19F, have a background of depression. I seem to be regressing sexually. I used to be more confident but now I always feel like I’m forcing my bf to touch me or go down on me and I get so much anxiety that I can’t focus and I can’t orgasm. Especially if he cums first, I feel like I am somehow abusing him even if he offers to try to get me off.

I have only managed to cum twice in the 8 months of dating. I feel so insecure that I can’t do it and I’m always focusing on trying to cum. I also feel insecure because he gets upset that he’s doing something wrong even though it’s mostly just my mental block. Many times I’ll get close and then suddenly I’m overstimulated and I can’t finish at all.

In the past I have had partners refuse to reciprocate oral, and with my current partner I went through a high libido period a few months ago where I was turned down a lot.

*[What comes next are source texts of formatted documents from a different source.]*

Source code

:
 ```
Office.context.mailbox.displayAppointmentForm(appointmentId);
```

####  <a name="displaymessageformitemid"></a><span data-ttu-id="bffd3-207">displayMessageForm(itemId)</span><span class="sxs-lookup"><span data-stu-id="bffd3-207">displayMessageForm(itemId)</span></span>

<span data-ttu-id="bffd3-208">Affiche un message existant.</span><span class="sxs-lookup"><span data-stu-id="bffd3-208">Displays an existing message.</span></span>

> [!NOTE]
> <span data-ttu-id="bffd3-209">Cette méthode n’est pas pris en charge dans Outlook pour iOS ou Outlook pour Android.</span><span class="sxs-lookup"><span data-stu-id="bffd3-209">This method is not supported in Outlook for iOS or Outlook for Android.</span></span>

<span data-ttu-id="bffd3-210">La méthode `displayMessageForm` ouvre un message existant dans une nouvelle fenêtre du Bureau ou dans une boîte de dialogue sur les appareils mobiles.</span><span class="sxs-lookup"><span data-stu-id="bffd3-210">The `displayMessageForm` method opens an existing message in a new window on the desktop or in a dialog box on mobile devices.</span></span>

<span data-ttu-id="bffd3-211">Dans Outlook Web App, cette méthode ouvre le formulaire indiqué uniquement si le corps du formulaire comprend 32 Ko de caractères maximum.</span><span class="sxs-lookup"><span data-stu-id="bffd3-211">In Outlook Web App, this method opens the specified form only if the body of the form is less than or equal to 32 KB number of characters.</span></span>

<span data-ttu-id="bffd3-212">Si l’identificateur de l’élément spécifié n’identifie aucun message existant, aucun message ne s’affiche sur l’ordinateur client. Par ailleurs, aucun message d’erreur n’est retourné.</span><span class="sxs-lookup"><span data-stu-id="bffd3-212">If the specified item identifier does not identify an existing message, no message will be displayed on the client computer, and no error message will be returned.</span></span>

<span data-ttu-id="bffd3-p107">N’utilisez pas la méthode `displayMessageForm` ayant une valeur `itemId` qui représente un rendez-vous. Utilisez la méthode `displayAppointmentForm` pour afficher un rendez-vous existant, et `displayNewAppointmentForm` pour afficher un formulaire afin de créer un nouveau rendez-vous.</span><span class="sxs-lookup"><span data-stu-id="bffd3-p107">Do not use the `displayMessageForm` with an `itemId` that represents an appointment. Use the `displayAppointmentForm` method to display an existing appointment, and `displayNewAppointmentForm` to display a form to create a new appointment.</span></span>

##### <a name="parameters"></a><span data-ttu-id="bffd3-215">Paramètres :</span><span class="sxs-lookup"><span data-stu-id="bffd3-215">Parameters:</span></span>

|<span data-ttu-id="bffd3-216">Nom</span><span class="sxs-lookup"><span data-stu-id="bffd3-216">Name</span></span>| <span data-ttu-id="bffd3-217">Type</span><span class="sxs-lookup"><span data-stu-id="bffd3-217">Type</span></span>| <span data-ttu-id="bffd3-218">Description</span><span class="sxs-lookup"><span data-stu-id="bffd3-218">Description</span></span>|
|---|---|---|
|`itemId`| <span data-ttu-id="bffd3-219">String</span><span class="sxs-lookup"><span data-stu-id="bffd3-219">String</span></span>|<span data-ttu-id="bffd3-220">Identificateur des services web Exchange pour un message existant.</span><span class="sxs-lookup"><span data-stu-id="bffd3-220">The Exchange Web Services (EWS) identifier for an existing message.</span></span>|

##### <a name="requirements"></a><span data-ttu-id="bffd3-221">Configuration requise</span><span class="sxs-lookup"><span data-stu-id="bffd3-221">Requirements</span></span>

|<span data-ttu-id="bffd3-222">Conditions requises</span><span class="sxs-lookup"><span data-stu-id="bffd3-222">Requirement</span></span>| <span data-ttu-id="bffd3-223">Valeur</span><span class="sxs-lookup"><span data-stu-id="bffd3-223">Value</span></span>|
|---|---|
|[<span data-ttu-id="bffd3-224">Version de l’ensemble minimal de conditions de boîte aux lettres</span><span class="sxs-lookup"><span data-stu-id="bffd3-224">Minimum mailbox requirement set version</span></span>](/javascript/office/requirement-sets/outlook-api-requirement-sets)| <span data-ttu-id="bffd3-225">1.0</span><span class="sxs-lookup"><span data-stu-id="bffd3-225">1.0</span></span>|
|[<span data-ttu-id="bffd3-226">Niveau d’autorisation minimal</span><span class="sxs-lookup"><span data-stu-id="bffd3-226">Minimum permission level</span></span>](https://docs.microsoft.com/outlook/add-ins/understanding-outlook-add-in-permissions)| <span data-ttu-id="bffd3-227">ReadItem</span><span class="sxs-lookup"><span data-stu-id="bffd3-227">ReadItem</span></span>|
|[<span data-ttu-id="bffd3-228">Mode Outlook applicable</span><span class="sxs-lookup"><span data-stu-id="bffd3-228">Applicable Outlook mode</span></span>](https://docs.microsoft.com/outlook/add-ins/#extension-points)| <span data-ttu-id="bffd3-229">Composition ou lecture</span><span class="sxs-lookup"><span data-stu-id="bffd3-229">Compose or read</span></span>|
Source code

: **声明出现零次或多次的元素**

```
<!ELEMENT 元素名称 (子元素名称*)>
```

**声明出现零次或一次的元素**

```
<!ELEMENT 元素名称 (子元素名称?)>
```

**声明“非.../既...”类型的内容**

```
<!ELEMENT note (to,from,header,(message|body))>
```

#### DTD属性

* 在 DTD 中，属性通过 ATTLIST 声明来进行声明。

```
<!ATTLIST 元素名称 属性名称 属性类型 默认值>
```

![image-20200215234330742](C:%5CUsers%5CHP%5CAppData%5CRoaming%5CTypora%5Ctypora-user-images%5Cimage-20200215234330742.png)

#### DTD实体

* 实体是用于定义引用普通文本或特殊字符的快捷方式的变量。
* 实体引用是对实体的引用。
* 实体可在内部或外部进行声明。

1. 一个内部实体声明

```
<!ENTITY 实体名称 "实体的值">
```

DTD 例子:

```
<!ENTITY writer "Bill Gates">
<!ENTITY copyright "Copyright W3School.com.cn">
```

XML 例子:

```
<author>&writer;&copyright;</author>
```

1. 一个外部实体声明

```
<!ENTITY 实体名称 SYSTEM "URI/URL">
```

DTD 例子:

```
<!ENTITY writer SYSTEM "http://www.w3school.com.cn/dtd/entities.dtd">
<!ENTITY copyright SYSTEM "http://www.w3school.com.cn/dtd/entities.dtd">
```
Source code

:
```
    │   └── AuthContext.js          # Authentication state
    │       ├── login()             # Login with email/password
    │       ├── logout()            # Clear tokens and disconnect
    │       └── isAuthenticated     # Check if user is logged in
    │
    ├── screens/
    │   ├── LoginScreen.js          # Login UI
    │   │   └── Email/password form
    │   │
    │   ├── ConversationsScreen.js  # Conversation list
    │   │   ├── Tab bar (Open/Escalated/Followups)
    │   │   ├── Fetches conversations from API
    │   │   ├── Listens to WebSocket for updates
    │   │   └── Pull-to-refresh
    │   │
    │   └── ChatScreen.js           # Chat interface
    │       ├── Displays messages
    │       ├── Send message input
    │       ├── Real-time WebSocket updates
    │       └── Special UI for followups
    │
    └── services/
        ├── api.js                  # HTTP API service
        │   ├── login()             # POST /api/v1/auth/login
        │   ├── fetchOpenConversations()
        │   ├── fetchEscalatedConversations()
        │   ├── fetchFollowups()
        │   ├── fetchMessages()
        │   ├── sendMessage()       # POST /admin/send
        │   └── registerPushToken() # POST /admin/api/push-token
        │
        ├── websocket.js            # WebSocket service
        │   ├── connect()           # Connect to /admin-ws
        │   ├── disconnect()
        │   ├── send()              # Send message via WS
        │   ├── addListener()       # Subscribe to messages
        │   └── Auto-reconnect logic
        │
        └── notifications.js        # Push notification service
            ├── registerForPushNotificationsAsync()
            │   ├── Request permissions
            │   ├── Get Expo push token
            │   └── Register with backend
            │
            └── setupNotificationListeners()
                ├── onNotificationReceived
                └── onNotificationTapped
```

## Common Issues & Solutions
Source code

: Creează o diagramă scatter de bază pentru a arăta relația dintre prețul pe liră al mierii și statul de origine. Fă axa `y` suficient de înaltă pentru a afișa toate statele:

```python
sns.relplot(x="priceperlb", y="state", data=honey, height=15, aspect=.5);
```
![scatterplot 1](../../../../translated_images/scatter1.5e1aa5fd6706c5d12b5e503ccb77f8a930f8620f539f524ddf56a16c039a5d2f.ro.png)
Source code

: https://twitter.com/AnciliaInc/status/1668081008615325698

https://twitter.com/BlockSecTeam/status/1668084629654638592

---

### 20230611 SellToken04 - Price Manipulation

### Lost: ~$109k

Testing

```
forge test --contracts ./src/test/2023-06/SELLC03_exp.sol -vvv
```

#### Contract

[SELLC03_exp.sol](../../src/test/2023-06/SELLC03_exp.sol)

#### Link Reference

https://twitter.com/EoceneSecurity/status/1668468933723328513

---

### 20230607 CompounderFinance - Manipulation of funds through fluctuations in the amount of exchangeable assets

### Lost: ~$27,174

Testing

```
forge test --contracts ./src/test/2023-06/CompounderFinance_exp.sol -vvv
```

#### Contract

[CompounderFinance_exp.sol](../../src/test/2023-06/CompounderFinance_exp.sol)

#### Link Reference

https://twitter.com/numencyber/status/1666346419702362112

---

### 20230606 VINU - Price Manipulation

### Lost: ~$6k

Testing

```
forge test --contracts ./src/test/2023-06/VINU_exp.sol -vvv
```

Currently I am the low libido partner. We don’t really engage in non penetrative sexual activities outside of foreplay (e.g. making out, oral/digital, sexting).

I hate freaking out like this. When he is touching me or focusing on me I am on the verge of tears because I feel wrong. I didn’t used to be like this. Please please help.

I don’t want him to leave me because I am having so many issues. I feel awful and guilty.

2 comments
  1. It’s important that you take time to be kind and understanding to yourself during this difficult period. It is completely understandable for someone who has gone through a background of depression to feel anxious about sex, especially when trying new things or facing rejection from past partners. It sounds like your current partner may not understand the difficulty of the situation and it can become easy for him to get frustrated or blame himself.

    I would suggest making an effort outside of sexual activities in order build intimacy with each other such as talking about each other’s day or going out on dates together. When you do decide to engage in sexual activities just remember there are lots of different ways people can enjoy themselves without one person feeling pressured or uncomfortable; the goal should be having fun while exploring pleasure together!

  2. I’m 20M and severely depressed, good to know I’m not the only one who physically cannot cum during sex. The most important thing is COMMUNICATION. If you let your partner know about these issues you’re having it’ll feel like weight has been lifted from your shoulders, trust me. Also, sorry if this sounds patronizing but you seem to get in your own head a lot, I’d invest in finding a therapist if you haven’t already. We’re similar ages and my quality of life drastically improved when I started seeing one.